Fig. 6: Split-broccoli aptamer modified TC-RNA arrays for RNA sensing.

a Schematics of a single broccoli aptamer functionalized TC-RNA tiles-based array for RNA sensing. Array 5 is initially fluorescence OFF at state 1 because of the flexible configuration of the split-broccoli aptamer. After target RNA stabilizes the split-broccoli aptamer at state 2, the fluorescence turns ON. At state 3, DNA invaders displace the target RNA, and the split-broccoli aptamer switches OFF again. b–d AFM images of State 1(direct annealed control), State 1 to State 2, and State 2 (direct annealed control). The scale bar is 200 nm. The inset image size is 100 nm×100 nm. e The normalized fluorescence intensity of controls, State 1, State 1 to State 2, State 2 to State 3, State 1 to State 3, and State 2. f The kinetic comparison of the changes in fluorescence intensity in response to variations in the ratio between RNA target and DNA invader for Array 5. g The DFHBI-1T dye response curve of array 5. h The RNA target response curve of array 5. i The fluorescence intensity of Array 5 binding with different RNA targets.
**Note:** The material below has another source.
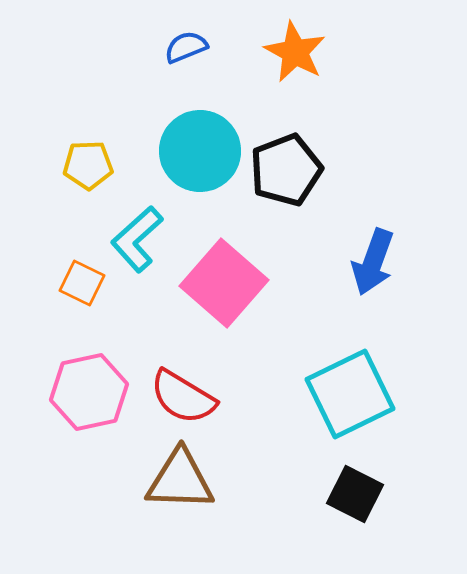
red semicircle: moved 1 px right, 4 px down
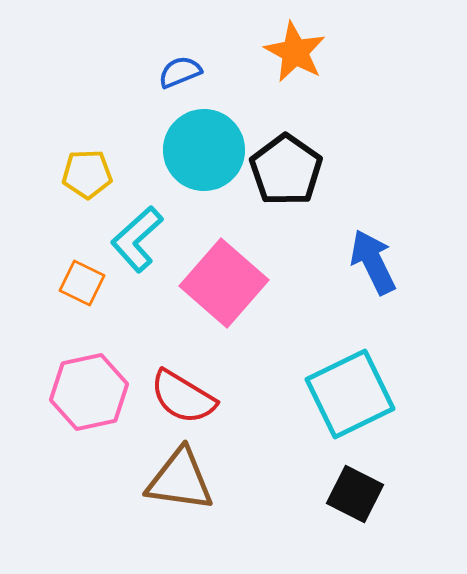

M0 is the original RNA target. M1 to M7 are mutant RNA targets. j Schematics of two broccoli aptamer functionalized TC-RNA tiles-based arrays for RNA detection. The fluorescence will turn on when the presence of target RNA is detected. k–m AFM images of State 1 (direct annealed control), State 2 (direct annealed control), and State 2 to State 3. The scale bar is 200 nm. n The normalized fluorescence intensities of controls, State 1, State 1 to State 3, State 2, State 2+RNA, State 2 to State 3, and State 3 (direct annealed control). Note, for each assembled array, the same amount of RNA strands (0.5 μM) was incubated with 40 mM HEPES (pH 7.4), 100 mM KCl, 1 mM MgCl₂, and 10 μM DFHBI-1T. AFM images were taken after a 2-h annealing program from 90 ^oC to 25 ^oC. The fluorescence intensities are calculated by the means ± SEs of n = 6 experiments (Ex = 470 nm and Em = 505 nm). The Array 5 state 2 in (e) is the same as the M0-0nt in (i). The fluorescence intensities were calculated by the means ± SEs of n = 12 experiments, which were the combination of two batches of 6 independent measurements.